Winner of the Baloise Art Prize 2002.
Cathy Wilkes’ interest is not in the new, the perfect, the immaculate. She is sooner drawn to fragile, ordinary things, to simple old items that may be damaged somehow, that show signs of use and have a story to tell. She incorporates these into installations made up of found objects, sculptures, and drawings. While each of the objects in her installations has its own story, en masse they create scenarios that combine dreamlike intensity with a sense of urgency.
When she is drawing, Wilkes does not necessarily always start with a new sheet of snow-white paper—as we see in the three works shown here, with their multiple strata, layers, and over-writings. These three sheets were in fact taken from the plates section of a catalogue essay on the English artist Francis Bacon. Wilkes has covered the reproductions of Bacon’s images with drawings of her own, with the result that all that remains clearly visible of the original catalogue pages is the page number. Oil-paint marks and fine pencil lines coalesce at the center of these drawings into figures, as virtuosic as they are ambiguous. Is that a corpse lying on a stage? Is this a man standing in grass? Is that a human figure on a boat over there? In the last drawing, titled “Little Joe,” another frame has even been sketched in, creating a picture within a picture.
And maybe a certain similarity to motifs in paintings by Bacon is not a matter of chance. Beside repeatedly painting figures—often in contorted poses—in interiors, in his famous portraits of the Pope Bacon also took works by past masters and painted over them or continued them; by this act, which was both respectful and aggressive, he claimed a place of his own in that genealogy.

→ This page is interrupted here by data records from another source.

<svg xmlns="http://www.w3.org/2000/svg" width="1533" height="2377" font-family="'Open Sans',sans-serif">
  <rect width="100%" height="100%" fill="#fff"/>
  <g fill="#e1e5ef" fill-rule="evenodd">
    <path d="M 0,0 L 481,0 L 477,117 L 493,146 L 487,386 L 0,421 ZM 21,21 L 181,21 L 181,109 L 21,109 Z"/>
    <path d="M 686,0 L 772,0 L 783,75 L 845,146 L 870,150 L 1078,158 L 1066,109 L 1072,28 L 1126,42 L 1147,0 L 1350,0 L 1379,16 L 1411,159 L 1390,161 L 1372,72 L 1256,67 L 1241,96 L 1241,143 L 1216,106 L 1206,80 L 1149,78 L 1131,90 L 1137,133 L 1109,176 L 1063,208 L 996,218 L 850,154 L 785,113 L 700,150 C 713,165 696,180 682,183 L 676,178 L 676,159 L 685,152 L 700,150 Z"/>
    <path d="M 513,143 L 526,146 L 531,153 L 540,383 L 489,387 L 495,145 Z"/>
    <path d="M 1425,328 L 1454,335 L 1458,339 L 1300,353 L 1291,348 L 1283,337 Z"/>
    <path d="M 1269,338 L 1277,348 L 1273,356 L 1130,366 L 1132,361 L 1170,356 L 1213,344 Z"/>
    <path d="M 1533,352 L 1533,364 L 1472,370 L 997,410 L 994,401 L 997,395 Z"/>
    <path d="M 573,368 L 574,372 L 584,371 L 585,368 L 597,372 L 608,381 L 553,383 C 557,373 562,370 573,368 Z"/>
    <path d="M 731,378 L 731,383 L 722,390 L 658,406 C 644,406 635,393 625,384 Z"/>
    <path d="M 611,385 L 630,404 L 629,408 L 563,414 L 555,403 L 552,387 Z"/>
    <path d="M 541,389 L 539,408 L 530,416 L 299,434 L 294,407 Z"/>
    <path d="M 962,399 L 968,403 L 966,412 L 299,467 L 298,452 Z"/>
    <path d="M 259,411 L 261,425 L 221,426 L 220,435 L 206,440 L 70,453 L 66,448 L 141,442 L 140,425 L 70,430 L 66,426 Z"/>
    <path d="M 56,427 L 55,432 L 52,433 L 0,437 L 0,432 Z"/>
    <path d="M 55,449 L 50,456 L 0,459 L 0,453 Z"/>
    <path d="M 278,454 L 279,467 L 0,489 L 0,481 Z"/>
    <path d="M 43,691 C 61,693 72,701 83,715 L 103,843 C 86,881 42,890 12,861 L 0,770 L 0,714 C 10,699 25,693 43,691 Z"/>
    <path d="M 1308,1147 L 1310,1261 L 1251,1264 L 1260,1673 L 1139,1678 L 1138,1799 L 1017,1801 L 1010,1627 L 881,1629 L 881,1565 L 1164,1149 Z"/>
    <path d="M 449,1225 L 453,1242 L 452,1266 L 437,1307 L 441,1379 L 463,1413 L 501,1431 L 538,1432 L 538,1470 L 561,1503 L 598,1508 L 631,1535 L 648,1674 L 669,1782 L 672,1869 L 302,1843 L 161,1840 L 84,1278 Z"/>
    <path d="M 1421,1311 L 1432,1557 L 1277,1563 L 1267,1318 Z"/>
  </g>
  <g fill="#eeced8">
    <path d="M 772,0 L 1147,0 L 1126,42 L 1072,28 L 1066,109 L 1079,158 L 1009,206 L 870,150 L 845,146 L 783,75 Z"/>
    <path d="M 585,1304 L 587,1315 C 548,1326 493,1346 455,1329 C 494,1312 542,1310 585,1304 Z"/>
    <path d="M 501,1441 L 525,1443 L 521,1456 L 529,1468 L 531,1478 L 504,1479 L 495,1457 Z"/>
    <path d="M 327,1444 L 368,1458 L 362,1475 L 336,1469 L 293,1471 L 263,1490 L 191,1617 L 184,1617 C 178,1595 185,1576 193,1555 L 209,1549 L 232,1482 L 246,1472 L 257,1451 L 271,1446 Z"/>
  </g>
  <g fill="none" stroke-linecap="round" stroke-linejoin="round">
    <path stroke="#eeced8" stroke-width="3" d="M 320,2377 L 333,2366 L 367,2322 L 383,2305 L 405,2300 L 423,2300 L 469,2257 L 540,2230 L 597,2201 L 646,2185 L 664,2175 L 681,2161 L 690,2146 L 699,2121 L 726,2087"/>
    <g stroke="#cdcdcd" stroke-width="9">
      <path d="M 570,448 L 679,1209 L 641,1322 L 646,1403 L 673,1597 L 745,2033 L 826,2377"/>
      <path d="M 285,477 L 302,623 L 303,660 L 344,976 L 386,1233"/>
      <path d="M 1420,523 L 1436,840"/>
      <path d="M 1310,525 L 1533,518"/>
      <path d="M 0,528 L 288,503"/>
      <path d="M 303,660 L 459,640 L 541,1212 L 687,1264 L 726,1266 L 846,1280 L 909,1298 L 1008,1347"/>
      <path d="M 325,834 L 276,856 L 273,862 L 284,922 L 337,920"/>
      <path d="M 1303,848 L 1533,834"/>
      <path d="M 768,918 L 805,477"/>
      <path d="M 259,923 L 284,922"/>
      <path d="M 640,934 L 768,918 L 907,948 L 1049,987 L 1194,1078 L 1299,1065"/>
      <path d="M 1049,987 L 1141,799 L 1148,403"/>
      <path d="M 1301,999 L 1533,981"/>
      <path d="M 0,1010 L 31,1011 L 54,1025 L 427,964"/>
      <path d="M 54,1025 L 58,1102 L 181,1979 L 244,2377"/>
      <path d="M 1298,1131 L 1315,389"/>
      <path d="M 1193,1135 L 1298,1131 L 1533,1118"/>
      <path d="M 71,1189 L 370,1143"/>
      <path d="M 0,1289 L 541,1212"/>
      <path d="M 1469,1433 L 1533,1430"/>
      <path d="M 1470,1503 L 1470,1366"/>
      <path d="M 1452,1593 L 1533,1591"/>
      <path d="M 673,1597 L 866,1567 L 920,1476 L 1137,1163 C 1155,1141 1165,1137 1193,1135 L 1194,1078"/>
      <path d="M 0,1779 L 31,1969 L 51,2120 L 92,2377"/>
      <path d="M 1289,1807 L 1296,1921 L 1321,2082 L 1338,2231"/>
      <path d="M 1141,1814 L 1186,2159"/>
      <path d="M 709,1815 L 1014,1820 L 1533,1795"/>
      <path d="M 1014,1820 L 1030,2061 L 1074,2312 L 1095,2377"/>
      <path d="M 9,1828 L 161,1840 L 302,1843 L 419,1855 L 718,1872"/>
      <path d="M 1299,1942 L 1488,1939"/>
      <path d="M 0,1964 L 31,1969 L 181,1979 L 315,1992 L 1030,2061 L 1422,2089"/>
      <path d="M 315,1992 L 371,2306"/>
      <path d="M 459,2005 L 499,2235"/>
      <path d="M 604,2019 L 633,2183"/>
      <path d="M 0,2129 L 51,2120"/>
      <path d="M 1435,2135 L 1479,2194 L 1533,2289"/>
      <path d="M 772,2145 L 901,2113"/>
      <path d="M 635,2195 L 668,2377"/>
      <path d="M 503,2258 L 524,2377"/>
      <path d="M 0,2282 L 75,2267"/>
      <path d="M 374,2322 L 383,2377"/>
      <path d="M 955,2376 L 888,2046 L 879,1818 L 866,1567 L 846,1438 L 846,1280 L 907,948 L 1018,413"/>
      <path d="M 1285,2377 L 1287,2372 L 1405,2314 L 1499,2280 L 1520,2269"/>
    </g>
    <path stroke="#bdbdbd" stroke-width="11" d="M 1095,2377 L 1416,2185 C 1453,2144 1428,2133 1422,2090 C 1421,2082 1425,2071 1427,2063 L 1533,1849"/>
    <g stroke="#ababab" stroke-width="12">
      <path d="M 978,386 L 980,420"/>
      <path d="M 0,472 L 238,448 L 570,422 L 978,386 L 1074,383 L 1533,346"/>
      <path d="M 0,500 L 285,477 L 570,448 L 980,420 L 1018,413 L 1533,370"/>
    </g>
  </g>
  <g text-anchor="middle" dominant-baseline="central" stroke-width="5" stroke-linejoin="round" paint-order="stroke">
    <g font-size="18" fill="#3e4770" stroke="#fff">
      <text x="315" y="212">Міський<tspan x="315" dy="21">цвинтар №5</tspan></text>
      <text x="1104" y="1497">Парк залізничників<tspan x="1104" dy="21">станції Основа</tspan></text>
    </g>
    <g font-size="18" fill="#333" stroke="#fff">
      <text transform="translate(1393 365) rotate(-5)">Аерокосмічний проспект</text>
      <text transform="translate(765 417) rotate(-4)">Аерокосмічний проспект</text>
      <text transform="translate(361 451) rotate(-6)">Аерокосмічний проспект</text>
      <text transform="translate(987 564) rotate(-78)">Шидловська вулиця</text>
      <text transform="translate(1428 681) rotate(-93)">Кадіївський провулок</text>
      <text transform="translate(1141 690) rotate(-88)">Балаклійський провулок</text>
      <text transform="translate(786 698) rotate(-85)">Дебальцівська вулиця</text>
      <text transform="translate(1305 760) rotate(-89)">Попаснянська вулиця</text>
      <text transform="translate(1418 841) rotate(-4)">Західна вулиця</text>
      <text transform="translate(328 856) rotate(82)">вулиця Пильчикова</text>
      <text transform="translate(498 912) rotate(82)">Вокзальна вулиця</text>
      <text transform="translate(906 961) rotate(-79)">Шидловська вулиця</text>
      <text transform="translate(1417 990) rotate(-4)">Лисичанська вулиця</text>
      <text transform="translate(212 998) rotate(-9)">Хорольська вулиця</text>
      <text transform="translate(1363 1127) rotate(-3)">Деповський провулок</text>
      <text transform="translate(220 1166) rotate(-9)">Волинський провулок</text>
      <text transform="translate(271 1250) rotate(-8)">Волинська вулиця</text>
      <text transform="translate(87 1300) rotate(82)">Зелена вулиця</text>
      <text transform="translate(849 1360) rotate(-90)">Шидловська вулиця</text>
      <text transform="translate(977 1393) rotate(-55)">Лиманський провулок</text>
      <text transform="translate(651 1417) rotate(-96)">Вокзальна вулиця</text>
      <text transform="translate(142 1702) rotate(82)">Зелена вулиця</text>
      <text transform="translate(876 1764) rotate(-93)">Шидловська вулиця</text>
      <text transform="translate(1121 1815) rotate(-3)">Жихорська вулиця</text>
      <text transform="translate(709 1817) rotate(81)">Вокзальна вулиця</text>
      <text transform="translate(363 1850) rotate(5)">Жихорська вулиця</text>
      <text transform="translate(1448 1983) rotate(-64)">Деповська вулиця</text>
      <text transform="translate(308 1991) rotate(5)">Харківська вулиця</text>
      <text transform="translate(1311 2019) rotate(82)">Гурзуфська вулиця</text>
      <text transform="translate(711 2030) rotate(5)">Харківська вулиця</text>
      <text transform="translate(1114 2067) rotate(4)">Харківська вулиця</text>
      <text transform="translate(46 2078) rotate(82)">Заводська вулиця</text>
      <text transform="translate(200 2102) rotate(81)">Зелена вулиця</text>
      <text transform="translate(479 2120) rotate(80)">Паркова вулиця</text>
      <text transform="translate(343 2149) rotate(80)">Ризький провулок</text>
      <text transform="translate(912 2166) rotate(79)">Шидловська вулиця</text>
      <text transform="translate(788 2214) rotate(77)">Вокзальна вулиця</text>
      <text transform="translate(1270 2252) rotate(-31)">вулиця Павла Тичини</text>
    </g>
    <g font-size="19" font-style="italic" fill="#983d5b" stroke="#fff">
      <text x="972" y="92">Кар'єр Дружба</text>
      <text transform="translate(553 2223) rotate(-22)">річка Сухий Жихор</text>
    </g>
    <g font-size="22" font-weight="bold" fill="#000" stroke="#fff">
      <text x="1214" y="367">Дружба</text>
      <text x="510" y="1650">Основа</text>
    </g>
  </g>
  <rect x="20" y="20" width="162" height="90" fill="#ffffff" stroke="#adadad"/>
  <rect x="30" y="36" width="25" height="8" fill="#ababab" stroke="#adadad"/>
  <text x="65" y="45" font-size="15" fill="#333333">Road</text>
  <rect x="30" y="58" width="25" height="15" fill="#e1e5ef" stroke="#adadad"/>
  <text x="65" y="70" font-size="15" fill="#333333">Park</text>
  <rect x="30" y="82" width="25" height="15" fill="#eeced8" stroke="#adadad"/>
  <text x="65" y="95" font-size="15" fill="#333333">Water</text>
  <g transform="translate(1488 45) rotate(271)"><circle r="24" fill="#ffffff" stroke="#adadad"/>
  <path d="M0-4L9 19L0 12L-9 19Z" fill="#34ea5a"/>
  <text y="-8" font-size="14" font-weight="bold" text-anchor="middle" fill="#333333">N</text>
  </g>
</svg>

In Wilkes’ case there is no more than a subliminal hint that she may be continuing an artistic lineage. Instead she adds a different level: above the drawings Wilkes has “graffitied” slogans and titles such as “Votes for Women “Valerie Lecturing on the Planets”” and “Little Joe. “Votes for Women”” harks back to the women’s rights movement in the United Kingdom in the early 20th century, when women gathered in public and used posters and slogans to publicize their cause. There was also a magazine of that name, which was published from 1907 to 1918. Wilkes’ allusions to the beginnings of women’s liberation signal an important topic in her work, in which she consistently engages with the status of women, with the work done by women, and women’s lives. These drawings point to art history and social themes, but they also have a private, personal character, which is open to interpretation.